*About this exercise*
Reproduce the lines below, substituting "Omega" for each occurrence of "Rolex" and leaving all other text as it is.

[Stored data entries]
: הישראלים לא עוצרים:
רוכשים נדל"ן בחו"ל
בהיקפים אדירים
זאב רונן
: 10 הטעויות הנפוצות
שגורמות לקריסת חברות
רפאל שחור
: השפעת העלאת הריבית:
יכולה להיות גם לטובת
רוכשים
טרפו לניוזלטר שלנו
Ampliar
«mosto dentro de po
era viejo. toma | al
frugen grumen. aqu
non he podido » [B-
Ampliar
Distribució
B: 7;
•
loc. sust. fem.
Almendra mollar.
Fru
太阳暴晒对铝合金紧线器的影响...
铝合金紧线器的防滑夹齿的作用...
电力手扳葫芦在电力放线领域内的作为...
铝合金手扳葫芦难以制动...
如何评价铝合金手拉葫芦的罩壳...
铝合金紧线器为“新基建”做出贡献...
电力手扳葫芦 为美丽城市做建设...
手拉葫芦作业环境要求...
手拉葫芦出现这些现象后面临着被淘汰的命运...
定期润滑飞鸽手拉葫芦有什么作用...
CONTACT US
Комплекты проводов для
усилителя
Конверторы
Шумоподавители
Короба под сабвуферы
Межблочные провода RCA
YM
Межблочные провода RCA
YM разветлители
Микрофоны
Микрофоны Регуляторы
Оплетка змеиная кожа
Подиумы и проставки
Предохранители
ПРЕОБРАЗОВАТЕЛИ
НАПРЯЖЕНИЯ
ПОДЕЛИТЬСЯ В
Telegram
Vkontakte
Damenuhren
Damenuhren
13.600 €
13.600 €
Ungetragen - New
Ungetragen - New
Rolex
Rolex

*Task output*
: הישראלים לא עוצרים:
רוכשים נדל"ן בחו"ל
בהיקפים אדירים
זאב רונן
: 10 הטעויות הנפוצות
שגורמות לקריסת חברות
רפאל שחור
: השפעת העלאת הריבית:
יכולה להיות גם לטובת
רוכשים
טרפו לניוזלטר שלנו
Ampliar
«mosto dentro de po
era viejo. toma | al
frugen grumen. aqu
non he podido » [B-
Ampliar
Distribució
B: 7;
•
loc. sust. fem.
Almendra mollar.
Fru
太阳暴晒对铝合金紧线器的影响...
铝合金紧线器的防滑夹齿的作用...
电力手扳葫芦在电力放线领域内的作为...
铝合金手扳葫芦难以制动...
如何评价铝合金手拉葫芦的罩壳...
铝合金紧线器为“新基建”做出贡献...
电力手扳葫芦 为美丽城市做建设...
手拉葫芦作业环境要求...
手拉葫芦出现这些现象后面临着被淘汰的命运...
定期润滑飞鸽手拉葫芦有什么作用...
CONTACT US
Комплекты проводов для
усилителя
Конверторы
Шумоподавители
Короба под сабвуферы
Межблочные провода RCA
YM
Межблочные провода RCA
YM разветлители
Микрофоны
Микрофоны Регуляторы
Оплетка змеиная кожа
Подиумы и проставки
Предохранители
ПРЕОБРАЗОВАТЕЛИ
НАПРЯЖЕНИЯ
ПОДЕЛИТЬСЯ В
Telegram
Vkontakte
Damenuhren
Damenuhren
13.600 €
13.600 €
Ungetragen - New
Ungetragen - New
Omega
Omega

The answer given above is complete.